Le garde des sceaux, Eric Dupond-Moretti, quitte le palais de justice de Paris, le 29 novembre 2023.

Il y a comme un paradoxe dans la situation d’Eric Dupond-Moretti. Il vient d’être relaxé, mercredi 29 novembre, par la décision de la Cour de justice de la République (CJR) des accusations de « prises illégales d’intérêt » – on lui reprochait d’avoir profité de sa position de ministre pour régler des comptes avec des magistrats avec lesquels il avait eu maille à partir lorsqu’il était avocat. Et pourtant, cela crée une situation des plus complexes : les trois ans de procédure – avec, en point d’orgue, les deux semaines d’audience – qui ont abouti à cette décision ont creusé un fossé qui paraît difficilement surmontable entre un ministre de la justice et une partie du monde judiciaire.

Cette relaxe est sans conteste une victoire juridique et politique pour le garde des sceaux, qui restera en place. Mais elle laissera un goût amer de part et d’autre. Celui qu’on surnommait « Acquitator » quand il était avocat a en effet dû affronter une partie des magistrats et les principaux syndicats de la profession durant son procès. Rémy Heitz, le tout nouveau procureur général près la Cour de cassation, l’un des plus hauts magistrats français, a même requis une peine d’un an de prison avec sursis à l’encontre de son ministre de tutelle. Du jamais-vu.

Difficile de faire comme si rien ne s’était passé dans cette salle d’audience et de reprendre, dès le lendemain, une activité normale. Et, si le parquet général décide de former un pourvoi – examiné dans ce cas par l’assemblée plénière de la Cour de cassation –, la situation pourrait même virer à la guerre de tranchée entre le ministre et les magistrats de la plus haute juridiction judiciaire avec une procédure qui se prolongerait dans le temps et qui nourrirait les critiques sur un hypothétique « gouvernement des juges ».

[Entrées conservées d'une collection]
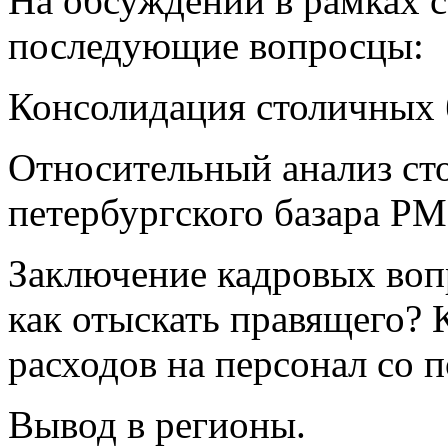
На обсуждении в рамках с
последующие вопросцы:
Консолидация столичных 
Относительный анализ сто
петербургского базара PM
Заключение кадровых вопр
как отыскать правящего?
расходов на персонал со 
Вывод в регионы.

» Énoncé 1
D'après l'article sur la relaxe d'Eric Dupond-Moretti, quelle peine Rémy Heitz a-t-il requise contre son ministre de tutelle ?
» Énoncé 2
Reprenez l'article sur la relaxe d'Eric Dupond-Moretti juste après sa dernière phrase et rédigez la suite.

» Corrigé 1
Un an de prison avec sursis.

» Corrigé 2
Hostilité réciproque

Lors du procès, il y eut également des échanges vifs avec plusieurs témoins qui occupent des fonctions de toute première importance. Il en va ainsi de Peimane Ghaleh-Marzban, président du tribunal judiciaire de Bobigny, deuxième juridiction française, un professionnel respecté et apprécié. Paul Huber, le directeur des services judiciaires, a aussi dû témoigner. Et même s’il est resté extrêmement loyal avec son ministre, la situation créée était pour le moins étonnante.

Les traces laissées par ce procès inédit seront-elles surmontables ? A la Chancellerie, on fait mine de s’étonner de la question. On assure que les choses ne changeront pas par rapport à auparavant, que le ministre continuera à travailler sur les différents dossiers en cours (comme la mise en place des pôles sur les violences intrafamiliales en janvier 2024, la constitutionnalisation de l’interruption volontaire de grossesse ou le nouveau statut du repenti). En creux, il faut donc comprendre que ce ne sera pas l’occasion d’une main tendue vers les syndicats de magistrats pour repartir de zéro. « Business as usual ».